◆ **Lista de tarefas**
A: Traduza para o inglês a seguinte frase do texto sobre o Regulamento Delegado (UE) 2018/344: "Antes de abordarmos as medidas adotadas no RDUE, importa fazer um enquadramento prévio da avaliação cuja metodologia agora se institui."
B: Reproduza fielmente o trecho do texto sobre o Regulamento Delegado (UE) 2018/344 que vai de "- A avaliação" até "de instituições financeiras.".

Foi publicado no Jornal Oficial da União Europeia, no passado dia 9 de Março de 2018, o Regulamento Delegado (UE) 2018/344 da Comissão, de 14 de Novembro de 2017 (doravante designado apenas por RDUE).
O RDUE vem complementar a Diretiva 2014/59/UE do Parlamento Europeu e do Conselho no que diz respeito às normas técnicas de regulamentação que especificam os critérios relativos às metodologias de avaliação da diferença de tratamento no âmbito de um processo de resolução e entrará em vigor no próximo dia 20 de Abril de 2018.
Em termos práticos, o presente RDUE vem dar força de Regulamento a orientações previamente desenvolvidas pela Autoridade Bancária Europeia (EBA), tendo em vista a determinação da metodologia a ser seguida no âmbito da avaliação no creditor worse off.
Antes de abordarmos as medidas adotadas no RDUE, importa fazer um enquadramento prévio da avaliação cuja metodologia agora se institui.
- A avaliação no creditor worse off
Desde o início da crise financeira de 2008 até à presente data, foram vários os exemplos de “hecatombe” de instituições financeiras.
Muitas dessas instituições financeiras tiveram de ser objeto de apoios públicos com vista ao robustecimento do seu capital e liquidez, por forma a garantir a continuidade dos seus serviços bancários, a confiança sistémica e o apoio à economia.

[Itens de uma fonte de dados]
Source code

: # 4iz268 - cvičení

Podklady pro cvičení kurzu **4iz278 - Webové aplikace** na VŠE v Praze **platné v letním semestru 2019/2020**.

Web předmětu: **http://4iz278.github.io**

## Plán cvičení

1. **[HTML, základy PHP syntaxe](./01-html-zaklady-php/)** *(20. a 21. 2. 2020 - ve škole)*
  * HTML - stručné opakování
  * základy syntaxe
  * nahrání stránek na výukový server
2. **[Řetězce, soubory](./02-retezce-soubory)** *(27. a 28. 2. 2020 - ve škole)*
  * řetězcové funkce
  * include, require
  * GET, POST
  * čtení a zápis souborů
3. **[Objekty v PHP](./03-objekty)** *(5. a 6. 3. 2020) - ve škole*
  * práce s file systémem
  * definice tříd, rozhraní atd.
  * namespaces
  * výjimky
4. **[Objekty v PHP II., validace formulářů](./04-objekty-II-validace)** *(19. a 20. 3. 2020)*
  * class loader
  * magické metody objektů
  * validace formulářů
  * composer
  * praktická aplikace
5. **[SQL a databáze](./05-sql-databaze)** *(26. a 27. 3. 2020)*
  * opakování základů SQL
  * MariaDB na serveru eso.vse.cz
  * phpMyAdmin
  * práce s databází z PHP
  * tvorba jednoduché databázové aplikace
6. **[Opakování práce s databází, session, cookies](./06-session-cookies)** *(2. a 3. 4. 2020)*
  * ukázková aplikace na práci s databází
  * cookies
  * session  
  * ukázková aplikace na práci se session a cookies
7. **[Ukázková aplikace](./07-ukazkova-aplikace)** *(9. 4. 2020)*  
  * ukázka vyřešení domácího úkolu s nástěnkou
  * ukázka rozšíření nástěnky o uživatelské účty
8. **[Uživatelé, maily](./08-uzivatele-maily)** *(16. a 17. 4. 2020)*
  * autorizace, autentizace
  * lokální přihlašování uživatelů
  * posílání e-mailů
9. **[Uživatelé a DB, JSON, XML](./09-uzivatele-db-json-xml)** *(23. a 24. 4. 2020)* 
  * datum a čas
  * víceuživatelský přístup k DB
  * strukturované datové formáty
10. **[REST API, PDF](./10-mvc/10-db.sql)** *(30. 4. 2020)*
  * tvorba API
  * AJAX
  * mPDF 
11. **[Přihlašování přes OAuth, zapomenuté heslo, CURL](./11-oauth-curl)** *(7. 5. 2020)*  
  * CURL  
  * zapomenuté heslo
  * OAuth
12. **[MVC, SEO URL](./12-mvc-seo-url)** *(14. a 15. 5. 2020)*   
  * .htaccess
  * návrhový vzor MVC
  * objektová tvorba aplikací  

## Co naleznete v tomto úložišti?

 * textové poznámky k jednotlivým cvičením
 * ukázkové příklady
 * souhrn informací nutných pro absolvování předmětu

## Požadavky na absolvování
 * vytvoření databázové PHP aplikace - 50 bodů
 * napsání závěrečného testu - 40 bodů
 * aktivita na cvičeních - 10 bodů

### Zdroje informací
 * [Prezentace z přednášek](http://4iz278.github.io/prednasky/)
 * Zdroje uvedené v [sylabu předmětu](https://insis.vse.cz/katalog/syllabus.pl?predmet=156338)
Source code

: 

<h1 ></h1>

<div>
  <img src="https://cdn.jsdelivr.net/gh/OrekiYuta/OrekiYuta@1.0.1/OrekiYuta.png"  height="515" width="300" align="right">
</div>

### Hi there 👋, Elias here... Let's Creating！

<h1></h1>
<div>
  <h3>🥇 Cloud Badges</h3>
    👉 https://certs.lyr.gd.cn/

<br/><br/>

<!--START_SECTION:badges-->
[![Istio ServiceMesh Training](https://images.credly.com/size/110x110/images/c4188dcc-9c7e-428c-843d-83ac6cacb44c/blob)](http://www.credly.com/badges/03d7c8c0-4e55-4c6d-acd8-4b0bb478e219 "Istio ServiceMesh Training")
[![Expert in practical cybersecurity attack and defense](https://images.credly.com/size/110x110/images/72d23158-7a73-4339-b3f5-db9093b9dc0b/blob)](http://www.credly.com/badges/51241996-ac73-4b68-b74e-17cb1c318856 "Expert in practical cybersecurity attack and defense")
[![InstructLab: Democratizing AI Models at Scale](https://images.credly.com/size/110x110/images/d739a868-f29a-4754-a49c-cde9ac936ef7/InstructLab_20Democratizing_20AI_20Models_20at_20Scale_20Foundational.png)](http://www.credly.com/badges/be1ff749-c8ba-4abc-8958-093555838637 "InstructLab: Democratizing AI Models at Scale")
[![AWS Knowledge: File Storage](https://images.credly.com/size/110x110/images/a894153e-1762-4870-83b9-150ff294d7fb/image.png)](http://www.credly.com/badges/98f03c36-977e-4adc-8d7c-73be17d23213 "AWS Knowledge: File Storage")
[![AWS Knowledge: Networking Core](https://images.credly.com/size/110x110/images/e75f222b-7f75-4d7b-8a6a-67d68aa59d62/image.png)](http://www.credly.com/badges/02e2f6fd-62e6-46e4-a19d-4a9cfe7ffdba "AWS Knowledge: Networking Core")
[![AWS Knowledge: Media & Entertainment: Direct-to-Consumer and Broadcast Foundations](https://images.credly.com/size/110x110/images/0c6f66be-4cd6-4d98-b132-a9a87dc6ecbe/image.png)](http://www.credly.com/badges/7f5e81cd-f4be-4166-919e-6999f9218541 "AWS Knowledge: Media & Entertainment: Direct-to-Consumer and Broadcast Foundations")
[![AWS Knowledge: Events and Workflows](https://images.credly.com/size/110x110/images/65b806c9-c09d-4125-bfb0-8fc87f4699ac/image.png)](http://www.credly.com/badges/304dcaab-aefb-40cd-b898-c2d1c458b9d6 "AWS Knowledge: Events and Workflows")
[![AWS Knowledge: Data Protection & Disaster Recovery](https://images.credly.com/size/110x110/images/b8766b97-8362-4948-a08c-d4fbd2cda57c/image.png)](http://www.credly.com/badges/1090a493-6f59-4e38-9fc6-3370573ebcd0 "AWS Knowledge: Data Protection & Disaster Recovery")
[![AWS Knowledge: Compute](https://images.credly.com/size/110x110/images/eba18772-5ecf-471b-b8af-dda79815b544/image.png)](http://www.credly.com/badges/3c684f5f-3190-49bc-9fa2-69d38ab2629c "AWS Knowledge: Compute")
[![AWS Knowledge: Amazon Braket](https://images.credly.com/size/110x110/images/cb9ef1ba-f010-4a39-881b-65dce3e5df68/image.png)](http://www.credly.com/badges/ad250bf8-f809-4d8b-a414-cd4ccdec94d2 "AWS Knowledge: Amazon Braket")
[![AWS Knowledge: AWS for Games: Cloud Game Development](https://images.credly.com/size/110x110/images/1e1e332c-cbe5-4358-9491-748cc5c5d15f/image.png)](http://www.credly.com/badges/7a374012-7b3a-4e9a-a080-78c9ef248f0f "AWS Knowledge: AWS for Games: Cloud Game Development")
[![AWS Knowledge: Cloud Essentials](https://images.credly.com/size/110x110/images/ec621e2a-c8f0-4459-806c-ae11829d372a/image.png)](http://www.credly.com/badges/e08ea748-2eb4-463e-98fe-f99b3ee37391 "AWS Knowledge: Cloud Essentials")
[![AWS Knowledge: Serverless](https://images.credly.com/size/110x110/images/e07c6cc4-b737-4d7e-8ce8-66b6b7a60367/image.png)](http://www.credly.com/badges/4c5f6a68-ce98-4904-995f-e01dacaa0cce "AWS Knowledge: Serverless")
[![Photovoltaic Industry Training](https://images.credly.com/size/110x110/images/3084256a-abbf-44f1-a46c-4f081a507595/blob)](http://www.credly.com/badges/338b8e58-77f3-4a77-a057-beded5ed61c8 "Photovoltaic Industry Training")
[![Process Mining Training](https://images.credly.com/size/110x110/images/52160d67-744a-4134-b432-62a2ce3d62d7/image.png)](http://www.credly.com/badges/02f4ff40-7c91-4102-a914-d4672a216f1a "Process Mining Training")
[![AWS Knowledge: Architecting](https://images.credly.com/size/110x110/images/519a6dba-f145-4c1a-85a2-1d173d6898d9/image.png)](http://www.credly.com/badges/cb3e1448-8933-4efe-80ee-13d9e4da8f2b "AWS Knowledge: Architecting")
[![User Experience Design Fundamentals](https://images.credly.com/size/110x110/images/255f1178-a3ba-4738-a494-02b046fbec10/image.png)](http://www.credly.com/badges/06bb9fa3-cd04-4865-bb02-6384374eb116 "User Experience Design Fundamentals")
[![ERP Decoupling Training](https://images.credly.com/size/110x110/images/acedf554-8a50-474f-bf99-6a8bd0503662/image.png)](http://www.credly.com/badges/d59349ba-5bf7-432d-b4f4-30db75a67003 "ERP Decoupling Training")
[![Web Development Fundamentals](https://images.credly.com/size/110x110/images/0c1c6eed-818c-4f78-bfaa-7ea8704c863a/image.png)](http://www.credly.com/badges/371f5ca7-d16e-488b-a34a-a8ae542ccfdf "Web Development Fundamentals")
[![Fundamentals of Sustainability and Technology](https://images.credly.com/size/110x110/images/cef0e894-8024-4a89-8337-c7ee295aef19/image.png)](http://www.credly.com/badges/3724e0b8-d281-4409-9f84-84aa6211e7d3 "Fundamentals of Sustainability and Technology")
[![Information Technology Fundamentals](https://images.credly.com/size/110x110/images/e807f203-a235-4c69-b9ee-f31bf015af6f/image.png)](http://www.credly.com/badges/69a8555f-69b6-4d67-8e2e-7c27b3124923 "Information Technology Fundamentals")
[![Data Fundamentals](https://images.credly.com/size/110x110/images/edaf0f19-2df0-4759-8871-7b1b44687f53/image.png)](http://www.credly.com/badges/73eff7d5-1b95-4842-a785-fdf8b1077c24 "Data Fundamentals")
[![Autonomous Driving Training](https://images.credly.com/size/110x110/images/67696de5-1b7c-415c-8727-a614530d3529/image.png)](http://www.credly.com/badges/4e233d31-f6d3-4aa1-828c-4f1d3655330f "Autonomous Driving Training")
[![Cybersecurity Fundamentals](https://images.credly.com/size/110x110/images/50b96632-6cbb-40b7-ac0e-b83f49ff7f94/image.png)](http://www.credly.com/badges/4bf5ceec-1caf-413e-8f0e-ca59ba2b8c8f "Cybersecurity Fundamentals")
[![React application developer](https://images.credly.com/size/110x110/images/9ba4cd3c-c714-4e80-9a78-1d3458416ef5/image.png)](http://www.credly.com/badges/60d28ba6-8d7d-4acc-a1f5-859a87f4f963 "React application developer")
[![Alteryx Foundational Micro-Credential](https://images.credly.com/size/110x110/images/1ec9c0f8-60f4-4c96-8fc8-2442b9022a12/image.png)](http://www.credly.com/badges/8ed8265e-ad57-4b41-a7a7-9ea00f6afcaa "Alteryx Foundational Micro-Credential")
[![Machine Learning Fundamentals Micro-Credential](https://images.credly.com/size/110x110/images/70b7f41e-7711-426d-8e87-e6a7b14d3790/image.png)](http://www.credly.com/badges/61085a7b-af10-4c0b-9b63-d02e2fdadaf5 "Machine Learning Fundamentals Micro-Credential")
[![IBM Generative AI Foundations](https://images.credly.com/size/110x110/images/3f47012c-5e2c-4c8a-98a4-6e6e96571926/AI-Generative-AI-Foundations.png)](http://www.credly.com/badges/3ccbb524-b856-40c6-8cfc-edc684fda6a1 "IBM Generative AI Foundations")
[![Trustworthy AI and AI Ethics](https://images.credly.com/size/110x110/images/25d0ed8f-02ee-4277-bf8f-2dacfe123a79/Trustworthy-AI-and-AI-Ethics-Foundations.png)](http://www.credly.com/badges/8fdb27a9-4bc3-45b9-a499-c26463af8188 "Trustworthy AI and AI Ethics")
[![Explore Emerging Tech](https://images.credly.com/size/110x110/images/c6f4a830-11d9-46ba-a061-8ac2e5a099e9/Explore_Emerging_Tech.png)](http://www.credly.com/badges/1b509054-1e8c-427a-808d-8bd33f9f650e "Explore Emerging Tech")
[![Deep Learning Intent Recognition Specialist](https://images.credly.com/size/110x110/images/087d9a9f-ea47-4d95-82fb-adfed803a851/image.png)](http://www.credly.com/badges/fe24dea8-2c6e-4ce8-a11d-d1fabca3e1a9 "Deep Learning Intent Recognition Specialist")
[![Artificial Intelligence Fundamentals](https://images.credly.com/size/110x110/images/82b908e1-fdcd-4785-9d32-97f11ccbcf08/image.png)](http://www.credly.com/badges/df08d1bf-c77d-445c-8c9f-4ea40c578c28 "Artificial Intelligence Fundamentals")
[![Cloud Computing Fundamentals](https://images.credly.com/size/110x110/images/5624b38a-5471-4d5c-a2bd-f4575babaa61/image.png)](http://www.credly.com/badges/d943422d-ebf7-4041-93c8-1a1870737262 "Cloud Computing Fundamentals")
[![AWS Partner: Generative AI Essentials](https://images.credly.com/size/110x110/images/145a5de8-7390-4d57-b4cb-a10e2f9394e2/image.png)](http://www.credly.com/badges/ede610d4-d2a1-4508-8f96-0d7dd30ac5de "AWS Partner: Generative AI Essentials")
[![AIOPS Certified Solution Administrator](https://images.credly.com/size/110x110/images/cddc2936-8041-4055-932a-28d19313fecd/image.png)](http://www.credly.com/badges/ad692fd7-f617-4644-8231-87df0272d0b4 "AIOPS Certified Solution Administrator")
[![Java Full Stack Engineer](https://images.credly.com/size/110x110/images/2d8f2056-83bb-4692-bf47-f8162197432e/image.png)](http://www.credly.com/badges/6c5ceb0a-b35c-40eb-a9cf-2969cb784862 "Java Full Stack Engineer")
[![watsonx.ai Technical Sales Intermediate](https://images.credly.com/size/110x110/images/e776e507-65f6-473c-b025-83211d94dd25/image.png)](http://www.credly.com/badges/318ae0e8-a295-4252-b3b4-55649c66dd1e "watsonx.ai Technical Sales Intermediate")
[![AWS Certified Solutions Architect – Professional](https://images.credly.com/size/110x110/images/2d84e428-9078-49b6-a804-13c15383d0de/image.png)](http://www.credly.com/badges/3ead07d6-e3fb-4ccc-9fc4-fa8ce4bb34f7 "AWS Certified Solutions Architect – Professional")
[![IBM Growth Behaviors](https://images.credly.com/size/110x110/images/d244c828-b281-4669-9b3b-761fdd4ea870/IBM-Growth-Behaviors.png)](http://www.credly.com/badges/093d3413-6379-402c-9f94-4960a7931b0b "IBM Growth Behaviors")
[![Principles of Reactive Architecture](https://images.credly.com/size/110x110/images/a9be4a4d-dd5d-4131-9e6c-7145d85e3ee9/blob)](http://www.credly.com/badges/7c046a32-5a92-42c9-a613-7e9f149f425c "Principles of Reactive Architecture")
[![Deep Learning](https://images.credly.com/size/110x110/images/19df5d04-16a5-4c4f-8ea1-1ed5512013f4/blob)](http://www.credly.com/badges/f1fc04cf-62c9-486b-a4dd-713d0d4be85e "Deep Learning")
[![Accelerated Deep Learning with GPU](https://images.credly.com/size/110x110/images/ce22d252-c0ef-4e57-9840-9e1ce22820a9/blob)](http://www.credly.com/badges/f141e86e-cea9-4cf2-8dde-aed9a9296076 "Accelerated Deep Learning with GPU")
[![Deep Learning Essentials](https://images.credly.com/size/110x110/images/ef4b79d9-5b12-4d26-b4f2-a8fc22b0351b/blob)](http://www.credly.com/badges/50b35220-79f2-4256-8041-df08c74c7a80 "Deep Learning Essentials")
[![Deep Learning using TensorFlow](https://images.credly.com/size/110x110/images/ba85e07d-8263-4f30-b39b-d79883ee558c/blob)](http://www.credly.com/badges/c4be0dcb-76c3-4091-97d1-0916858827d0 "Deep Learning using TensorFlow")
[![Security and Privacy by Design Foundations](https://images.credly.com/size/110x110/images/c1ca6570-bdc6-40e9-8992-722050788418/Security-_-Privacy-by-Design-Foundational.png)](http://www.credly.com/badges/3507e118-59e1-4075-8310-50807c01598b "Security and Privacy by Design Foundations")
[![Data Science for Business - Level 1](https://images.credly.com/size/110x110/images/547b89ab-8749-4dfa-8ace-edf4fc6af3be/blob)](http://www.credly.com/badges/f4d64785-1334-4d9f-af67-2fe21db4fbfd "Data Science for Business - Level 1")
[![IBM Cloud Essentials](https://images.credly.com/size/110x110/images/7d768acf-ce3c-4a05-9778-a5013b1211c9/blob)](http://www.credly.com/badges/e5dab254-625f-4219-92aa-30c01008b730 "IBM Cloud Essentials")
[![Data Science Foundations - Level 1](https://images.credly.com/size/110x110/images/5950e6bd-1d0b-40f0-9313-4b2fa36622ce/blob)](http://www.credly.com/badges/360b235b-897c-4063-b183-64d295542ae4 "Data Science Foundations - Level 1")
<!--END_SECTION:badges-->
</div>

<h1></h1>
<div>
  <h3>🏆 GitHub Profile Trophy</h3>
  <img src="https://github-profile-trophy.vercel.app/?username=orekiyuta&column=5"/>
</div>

◆ **Respostas por tarefa**
A: Before addressing the measures adopted in the RDUE, it is important to first provide some background on the assessment whose methodology is now being established.

B:
- A avaliação no creditor worse off
Desde o início da crise financeira de 2008 até à presente data, foram vários os exemplos de “hecatombe” de instituições financeiras.